In the past few decades, artificial intelligence (AI) technology has experienced swift developments, changing everyone's daily life and profoundly altering the course of human society. The intention of developing AI is to benefit humans, by reducing human labor, bringing everyday convenience to human lives, and promoting social good. However, recent research and AI applications show that AI can cause unintentional harm to humans, such as making unreliable decisions in safety-critical scenarios or undermining fairness by inadvertently discriminating against one group. Thus, trustworthy AI has attracted immense attention recently, which requires careful consideration to avoid the adverse effects that AI may bring to humans, so that humans can fully trust and live in harmony with AI technologies.
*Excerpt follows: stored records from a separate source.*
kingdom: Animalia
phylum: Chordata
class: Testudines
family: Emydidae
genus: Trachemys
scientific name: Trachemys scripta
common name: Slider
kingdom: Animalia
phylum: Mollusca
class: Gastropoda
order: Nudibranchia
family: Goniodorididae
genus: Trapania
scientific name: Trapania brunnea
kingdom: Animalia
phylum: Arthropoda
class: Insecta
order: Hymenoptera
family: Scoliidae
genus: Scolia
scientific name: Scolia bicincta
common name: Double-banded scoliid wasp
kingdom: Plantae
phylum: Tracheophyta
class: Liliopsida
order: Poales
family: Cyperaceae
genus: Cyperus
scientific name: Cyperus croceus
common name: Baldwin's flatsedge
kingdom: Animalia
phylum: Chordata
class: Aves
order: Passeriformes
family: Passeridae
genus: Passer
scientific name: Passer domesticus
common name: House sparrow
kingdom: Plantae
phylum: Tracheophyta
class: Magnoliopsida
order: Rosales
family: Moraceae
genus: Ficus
Recent years have witnessed a tremendous amount of research on trustworthy AI. In this survey, we present a comprehensive survey of trustworthy AI from a computational perspective, to help readers understand the latest technologies for achieving trustworthy AI. Trustworthy AI is a large and complex area, involving various dimensions. In this work, we focus on six of the most crucial dimensions in achieving trustworthy AI: (i) Safety & Robustness, (ii) Non-discrimination & Fairness, (iii) Explainability, (iv) Privacy, (v) Accountability & Auditability, and (vi) Environmental Well-Being. For each dimension, we review the recent related technologies according to a taxonomy and summarize their applications in real-world systems. We also discuss the accordant and conflicting interactions among different dimensions and discuss potential aspects for trustworthy AI to investigate in the future.